224f14: 1e270000 fmov s0, w0
224f18: 1e204001 fmov s1, s0
224f1c: 1e270020 fmov s0, w1
224f20: 1e204002 fmov s2, s0
224f24: 1ee20820 fmul h0, h1, h2
...
and also:
0000000000224adc <fp16::main>:
...
224b44: 7d400100 ldr h0, [x8]
224b48: 7d400121 ldr h1, [x9]
224b4c: 1ee10802 fmul h2, h0, h1
224b50: 1e260048 fmov w8, s2
...
Running the binaries through QEmu shows:
$ target/aarch64-unknown-linux-musl/debug/fp16
Hello, fp16!
Is normal!
Result 6.8164063
$ target/aarch64-unknown-linux-musl/release/fp16
Hello, fp16!
Is normal!
Result 6.8164063
For reference, I found the feature names fp16
and fhm
(specified above in -Ctarget-feature=+fp16,+fhm
) through the following command:
$ rustc --target=aarch64-unknown-linux-musl --print target-features
Features supported by rustc for this target:
...
fhm - Enable FP16 FML instructions (FEAT_FHM).

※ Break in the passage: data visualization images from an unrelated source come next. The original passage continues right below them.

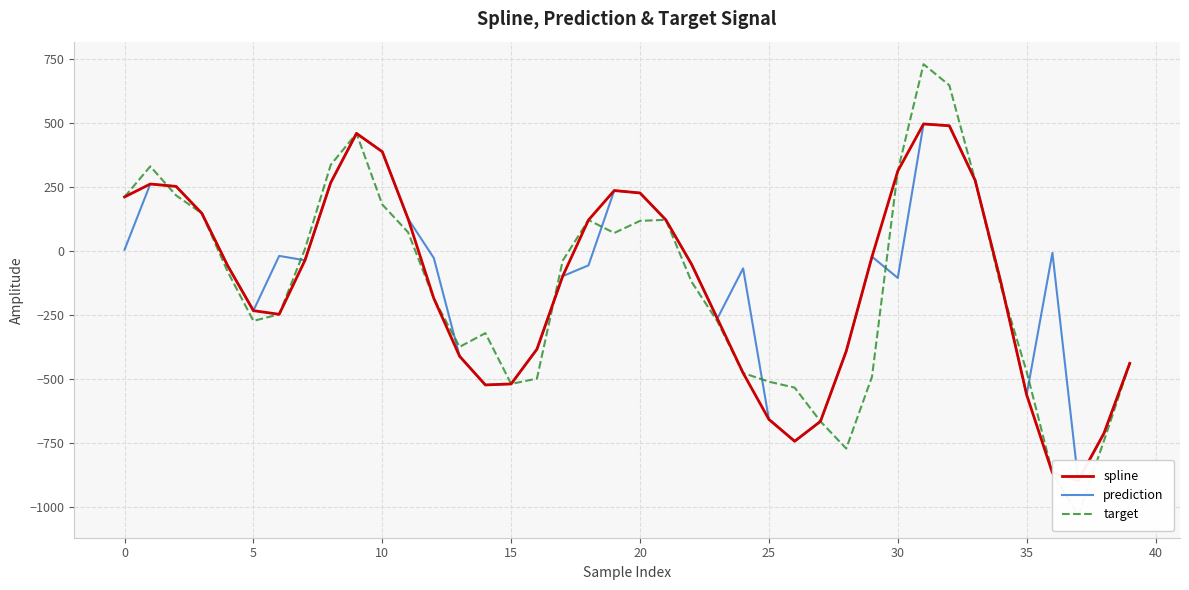

What is the minimum value for target?

-1032.7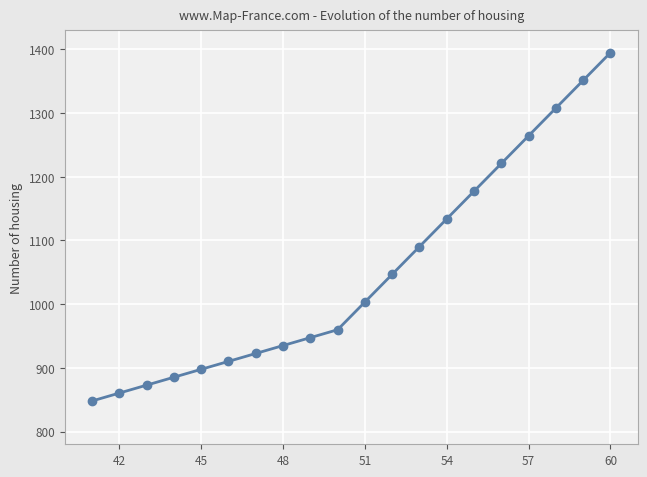

How many lines are shown in the chart?

1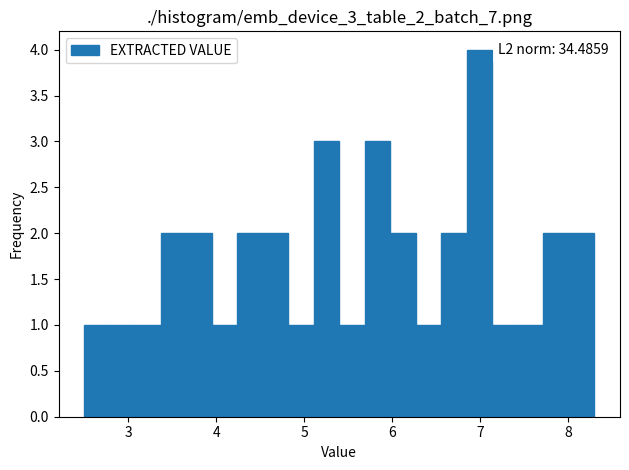

Read against the x-axis, roughly where is the centre of the tallest bar?

7.0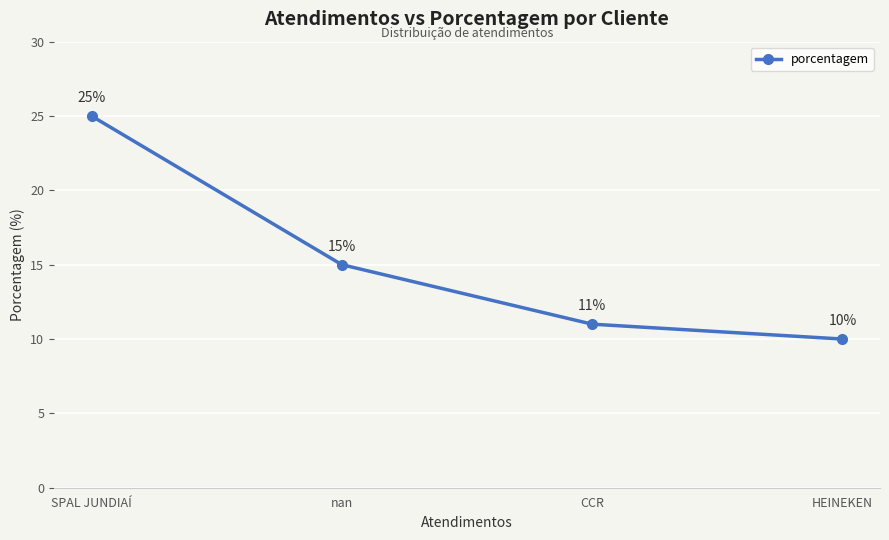

What position from the right is SPAL JUNDIAÍ?

4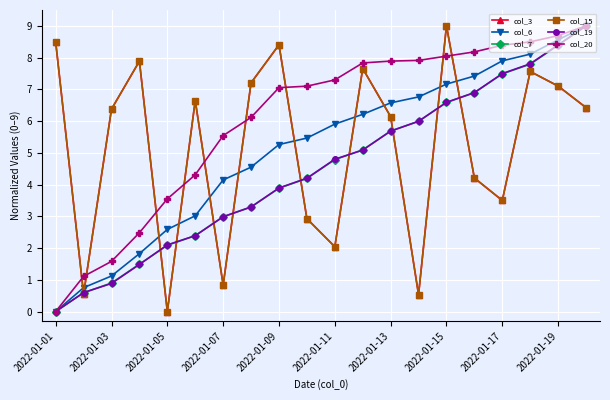

Reading right to left, what are all the values shown in this chart?

col_3: 6.4	7.1	7.6	3.5	4.2	9.0	0.5	6.1	7.7	2.0	2.9	8.4	7.2	0.8	6.6	0.0	7.9	6.4	0.6	8.5
col_6: 9.0	8.6	8.1	7.9	7.4	7.2	6.8	6.6	6.2	5.9	5.5	5.3	4.5	4.1	3.0	2.6	1.8	1.1	0.8	0.0
col_7: 9.0	8.4	7.8	7.5	6.9	6.6	6.0	5.7	5.1	4.8	4.2	3.9	3.3	3.0	2.4	2.1	1.5	0.9	0.6	0.0
col_15: 6.4	7.1	7.6	3.5	4.2	9.0	0.5	6.1	7.7	2.0	2.9	8.4	7.2	0.8	6.6	0.0	7.9	6.4	0.6	8.5
col_19: 9.0	8.4	7.8	7.5	6.9	6.6	6.0	5.7	5.1	4.8	4.2	3.9	3.3	3.0	2.4	2.1	1.5	0.9	0.6	0.0
col_20: 9.0	8.7	8.5	8.4	8.2	8.0	7.9	7.9	7.8	7.3	7.1	7.1	6.1	5.5	4.3	3.6	2.5	1.6	1.1	0.0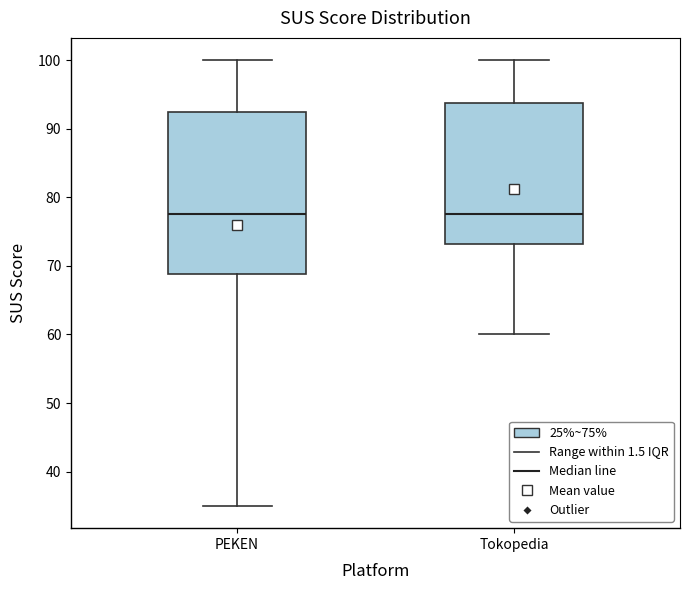

Which box is the tallest, from its lower edge to its upper edge?

PEKEN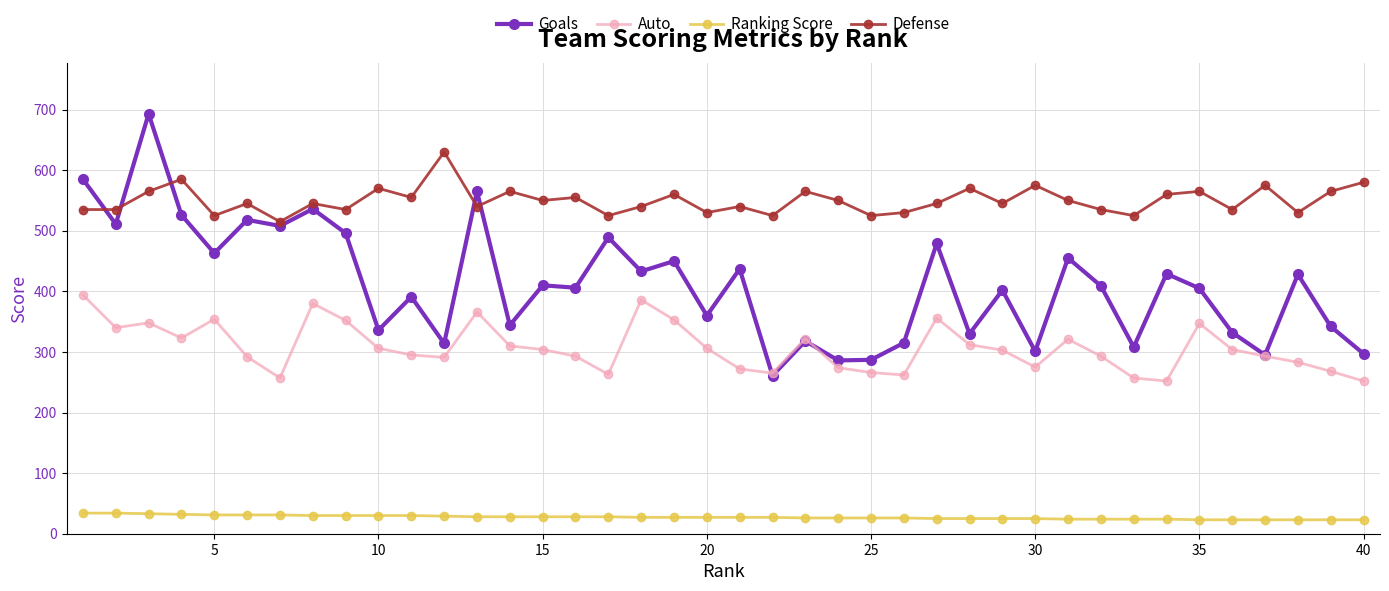

Which series has the widest spread of values?

Goals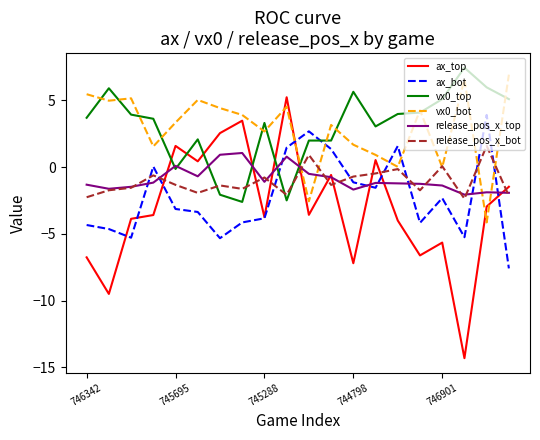

Which series has the largest range (max minus min)?

ax_top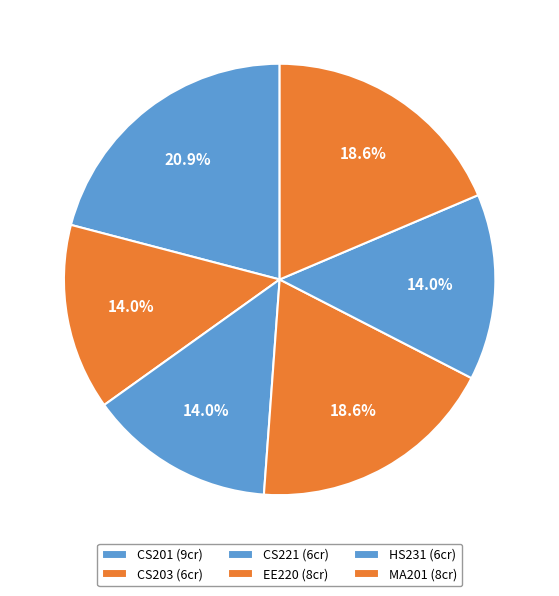

To the nearest percent, what portion does MA201 represent?

19%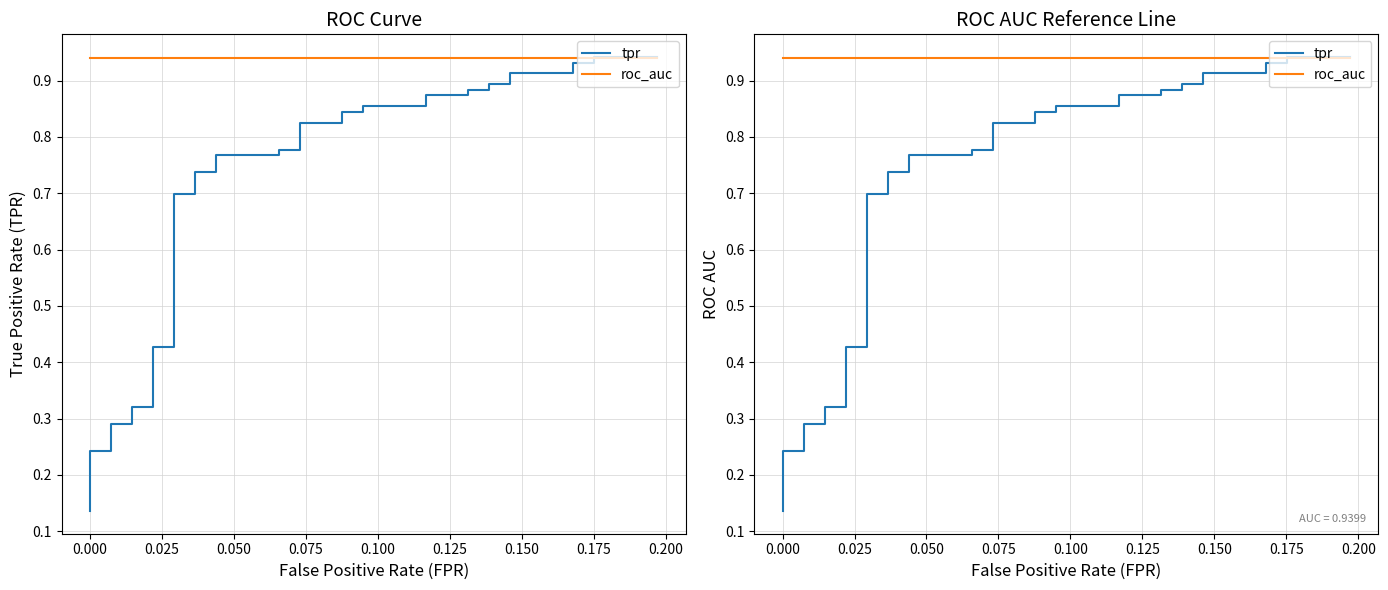

What is the maximum value shown in the chart?

0.9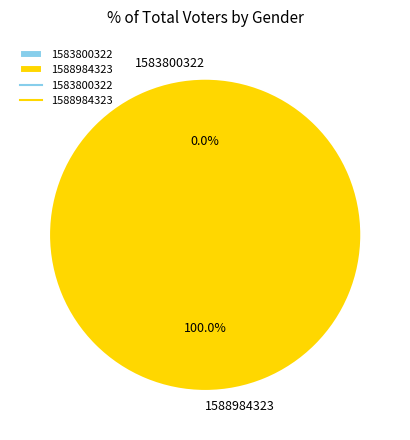

How many slices are in this pie chart?

2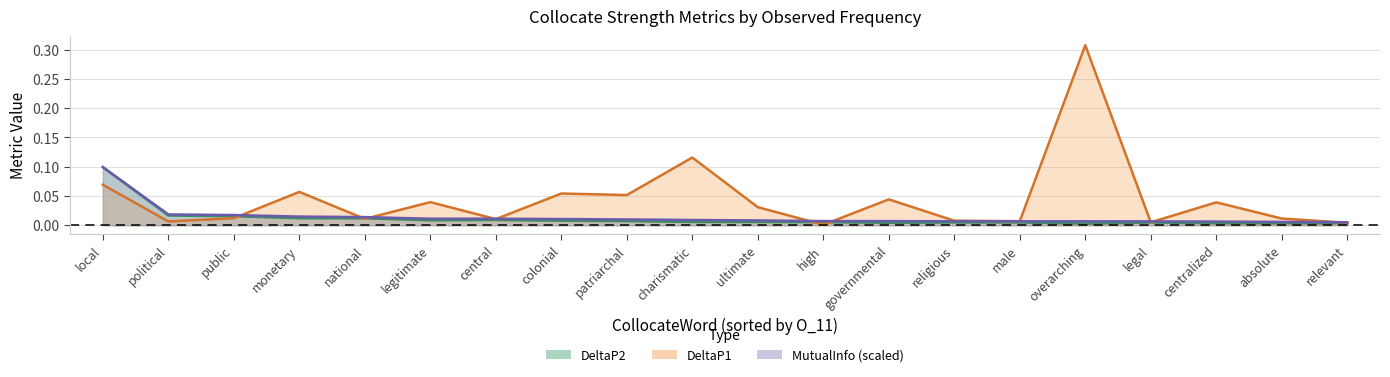

Is it true that DeltaP2 equals 0.0 at central?

True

flagm - Enable v8.4-A Flag Manipulation Instructions (FEAT_FlagM).
fp16 - Full FP16 (FEAT_FP16).
...
Raspberry Pi 5 with Raspberry Pi OS 64bits (Debian 12 bookworm) / Rust 1.80, the solution also works.
.cargo/config.toml
[build]
rustflags = [
"-Ctarget-feature=+fp16,+fhm"
]
Thank you for sharing.
Resolved it for my specific scenario:
In src-tauri/Cargo.toml
I had to:
[profile.dev]
rustflags = ["-C", "target-feature=+fp16,+fhm"]
cargo-features = ["profile-rustflags"]
rustup toolchain install nightly
rustup override set nightly
rustup target add aarch64-linux-android
bun run tauri android dev
Boom - android/aarch64 compiled with gemm-fp16!
Chiming here to say I got the same issue compiling for aarch64-pc-windows-msvc
, and one of the workarounds mentioned on https://github.com/sarah-quinones/gemm/issues/31#issuecomment-2254635277 above worked:
Under .cargo/config.toml
:
[build]
rustflags = [
"-Ctarget-feature=+fp16,+fhm"
]
Hi,
I created a small Rust example:
Building in release mode for target AArch64/Linux works, but it fails when building in debug mode.
error: instruction requires: fullfp16
But I am not sure in which context fillfp16 is not supported, maybe the llvm toolchain?